4.3. Main Results on MLE-Bench Lite
MLE-Bench Lite complements PaperBench by focusing on sustained experiment improvement on competition-style ML tasks, where success depends less on one-shot reproduction and more on whether an agent can iteratively refine a pipeline.
On the controlled evaluation, AiScientist delivers the strongest overall performance under both backbones. It reaches the same 81.82 Any Medal% with Gemini-3-Flash and GLM-5, improving over the strongest matched baseline by 4.55 and 18.18 points, respectively. This also exceeds all reported leaderboard Any Medal values listed in Table 2.
4.4. Mechanism Analysis
We analyze which mechanisms account for the gains of AiScientist. We focus on two questions: whether durable artifact-based continuity is a key driver, and whether simpler non-hierarchical agent organizations would suffice.
File-as-Bus Ablation
Removing File-as-Bus drops PaperBench by 6.41 points and MLE-Bench Lite Any Medal by 31.82 points. Valid Submission and Bronze are largely intact, but losses concentrate on the stronger outcome metrics (Above Median, Silver, Gold). Durable artifacts matter more for later-round refinement than for a minimally competitive first submission.
Simpler Agent Comparison
The gains are not merely from adding interaction volume. IterativeAgent already adds more interaction than BasicAgent yet still trails AiScientist without File-as-Bus — indicating that hierarchical orchestration adds value beyond longer chat sessions.
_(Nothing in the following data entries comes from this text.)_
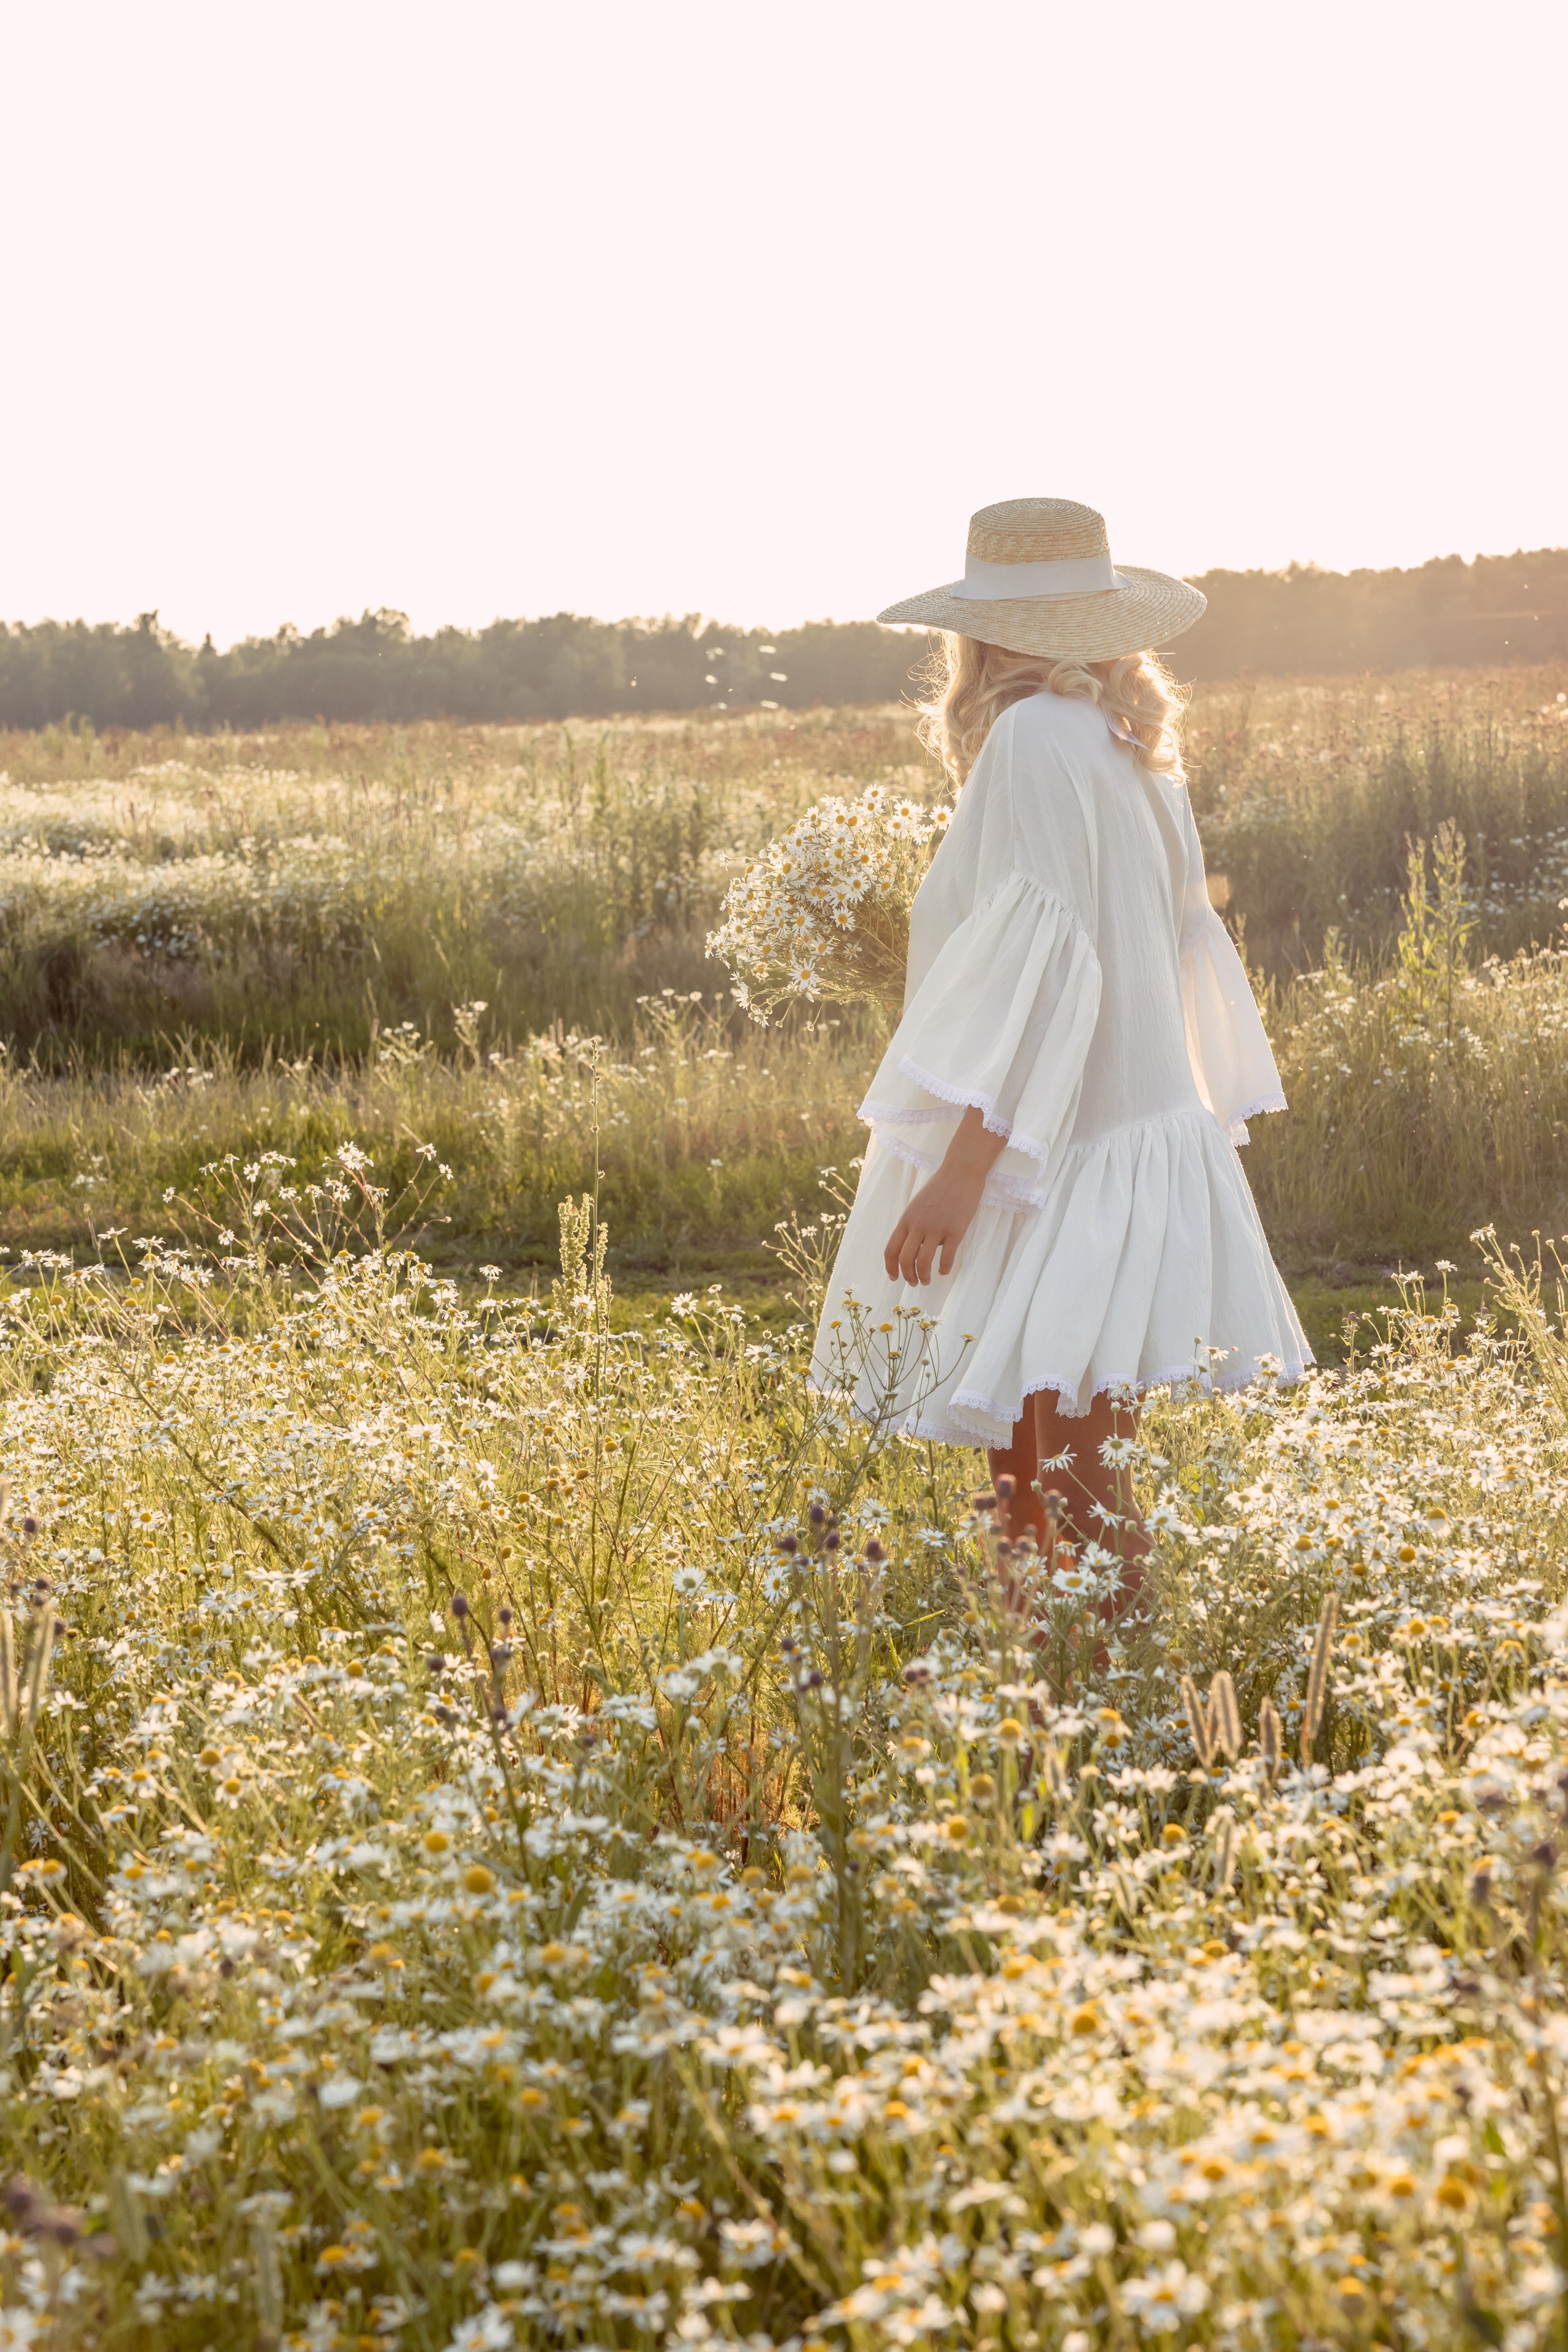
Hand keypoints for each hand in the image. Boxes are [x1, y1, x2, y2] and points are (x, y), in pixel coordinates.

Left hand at [883, 1105, 1005, 1285]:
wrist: (960, 1173)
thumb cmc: (939, 1188)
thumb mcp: (917, 1205)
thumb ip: (911, 1225)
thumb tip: (908, 1248)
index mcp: (906, 1219)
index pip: (891, 1250)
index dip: (890, 1268)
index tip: (894, 1277)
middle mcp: (918, 1225)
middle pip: (905, 1260)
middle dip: (907, 1276)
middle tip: (913, 1283)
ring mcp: (936, 1228)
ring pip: (923, 1262)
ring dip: (923, 1276)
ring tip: (926, 1280)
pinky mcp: (955, 1231)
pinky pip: (946, 1258)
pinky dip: (944, 1269)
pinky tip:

Why "Valid Submission" survives but "Gold" collapses without File-as-Bus
This asymmetry is the most interesting finding of the ablation. A first minimally-working submission only requires the agent to produce any runnable pipeline — one good round of implementation is often enough, so losing durable state doesn't hurt much. Gold medals, by contrast, require dozens of iterative refinements where each round must build correctly on all the tuning, failed experiments, and metric history from previous rounds. That's exactly where a reliable artifact record becomes load-bearing: without it, the agent keeps re-deriving decisions it already made and loses signal about what has and hasn't been tried.
Product takeaway: if you're building a long-running AI agent and it plateaus after "first working version," suspect a state-continuity problem before suspecting the LLM.
6. Conclusion
Autonomous long-horizon ML research engineering is difficult because failures surface late, their causes are often confounded across interpretation, implementation, and infrastructure, and progress must remain coherent across repeated implementation–experimentation cycles. AiScientist reframes this as a systems problem — coordinating specialized work over durable project state — and demonstrates that the combination of hierarchical orchestration and File-as-Bus coordination yields substantial gains on both PaperBench and MLE-Bench Lite. We hope the thin control over thick state principle offers a useful lens for future long-horizon autonomous research systems.